§ EXTRACT PROVIDED
━━━━━━━━━━

What makes a bike coast?
I know close to nothing about bicycles.

I have a midrange performance folding Dahon (20x1.5) and a hybrid GIANT with racing tires (700x25c). I was riding with my friend and he was using my GIANT while I was using the Dahon. His coast (no pedaling) is equal to my pedaling. I know a 20" Dahon is no match for a performance bike BUT what accounts for the BETTER coasting?

I road the GIANT this morning and it coasted very very far. Blocks and blocks!

AndrewP 04-11-04 08:50 AM

Low rolling resistance of the tires is the main thing. Friction in the hubs will have some influence. The angle off vertical from the front of the road contact patch to the centre of the hub, is in effect the grade of the hill the bike is trying to roll up. The small diameter wheel gives a larger angle than the large wheel for the same length contact patch. The wider tire on the Dahon will shorten the contact patch but if it is being inflated to a lower pressure that will increase the rolling resistance. A 25 mm tire will have a lower rolling resistnce than a 23 mm wide tire if they are inflated to the same pressure.

━━━━━━━━━━

§ ENTRIES
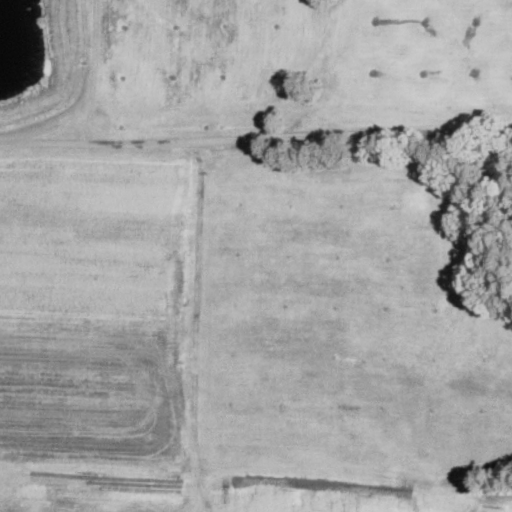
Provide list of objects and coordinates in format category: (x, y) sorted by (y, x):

━━━━━━━━━━

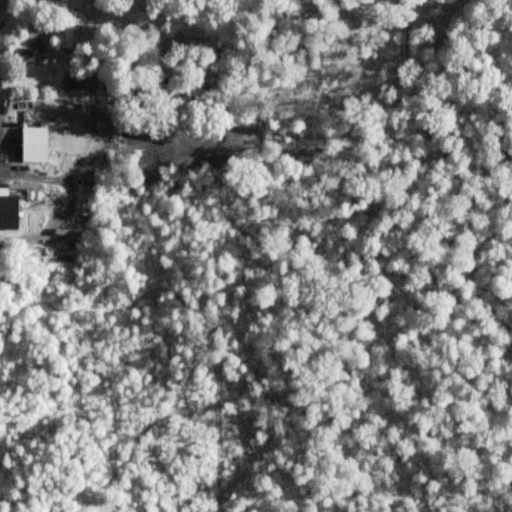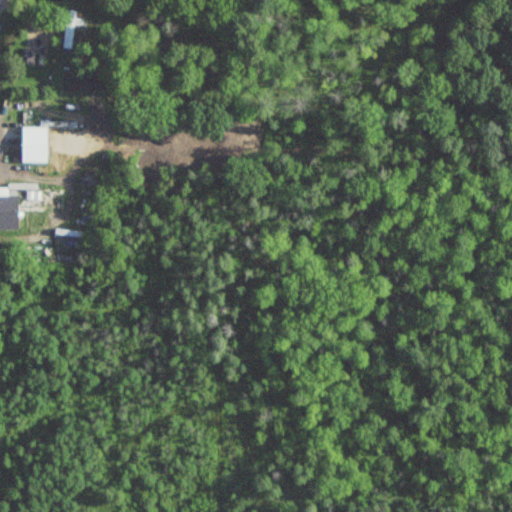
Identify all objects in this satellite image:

━━━━━━━━━━

§ PROBLEM DESCRIPTION
Write out the bike coasting post again, starting at "What makes a" and ending at "the BETTER coasting?", and change "GIANT" to "Giant". The material isn't needed here.

§ ANSWER TO THE PROBLEM
What makes a bike coast?
I know close to nothing about bicycles.

I have a midrange performance folding Dahon (20x1.5) and a hybrid Giant with racing tires (700x25c). I was riding with my friend and he was using my Giant while I was using the Dahon. His coast (no pedaling) is equal to my pedaling. I know a 20" Dahon is no match for a performance bike BUT what accounts for the BETTER coasting?